The HOME Page Cafe is one part of the network of social services, housing, employment opportunities and health care that make up Project HOME. The organization was founded by Sister Mary Scullion and Joan Dawson McConnon in 1989. Their mission is to provide the kind of community-based services and housing that can lift people out of homelessness and poverty, and keep them on the path to achieving success.

A nun with The Sisters of Mercy, Scullion began developing relationships with the men and women she saw on the street while she was a student at St. Joseph’s University. She and friend Dawson McConnon were moved by their plight and were determined to do something to create permanent change for the city’s homeless population. 

“Meeting those men and women was so compelling and so life changing, we just gave our lives to it, both Joan and I,” said Scullion. “And we’re both still at it after 25 years.”

Project HOME’s motto — “None of us are home until all of us are home” — comes out of Dr. Martin Luther King Jr.’s teachings on the interconnectedness of all humans. “So that when I walk past someone on the street, it’s not ‘There but for the grace of God go I,’ but ‘There go I’,” she said.

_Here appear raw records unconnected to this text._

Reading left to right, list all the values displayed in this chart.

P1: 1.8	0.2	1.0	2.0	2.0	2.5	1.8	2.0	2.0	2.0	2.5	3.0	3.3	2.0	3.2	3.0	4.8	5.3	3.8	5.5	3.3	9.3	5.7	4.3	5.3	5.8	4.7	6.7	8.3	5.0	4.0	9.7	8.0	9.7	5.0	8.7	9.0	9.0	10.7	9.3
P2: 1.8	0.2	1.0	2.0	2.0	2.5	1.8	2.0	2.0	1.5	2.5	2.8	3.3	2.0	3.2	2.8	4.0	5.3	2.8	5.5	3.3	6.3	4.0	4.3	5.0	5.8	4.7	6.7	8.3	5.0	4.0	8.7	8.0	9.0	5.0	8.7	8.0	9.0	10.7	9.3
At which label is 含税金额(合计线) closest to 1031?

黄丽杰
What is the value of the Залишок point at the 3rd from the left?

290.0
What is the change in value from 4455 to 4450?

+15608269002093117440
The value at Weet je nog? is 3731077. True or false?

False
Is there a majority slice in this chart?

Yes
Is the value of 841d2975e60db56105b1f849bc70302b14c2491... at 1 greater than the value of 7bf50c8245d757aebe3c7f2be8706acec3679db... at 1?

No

Project HOME continues to grow. The 1400 block of Fairmount Avenue is currently under construction. When completed, the site will hold 55 housing units and retail space, bringing the number of affordable housing units across the city to nearly 600.

“The solution for homelessness really lies within all of us,” said Scullion. “We have to get involved in making our city, our community, our family, our neighborhoods safer, more alive and more dignified.”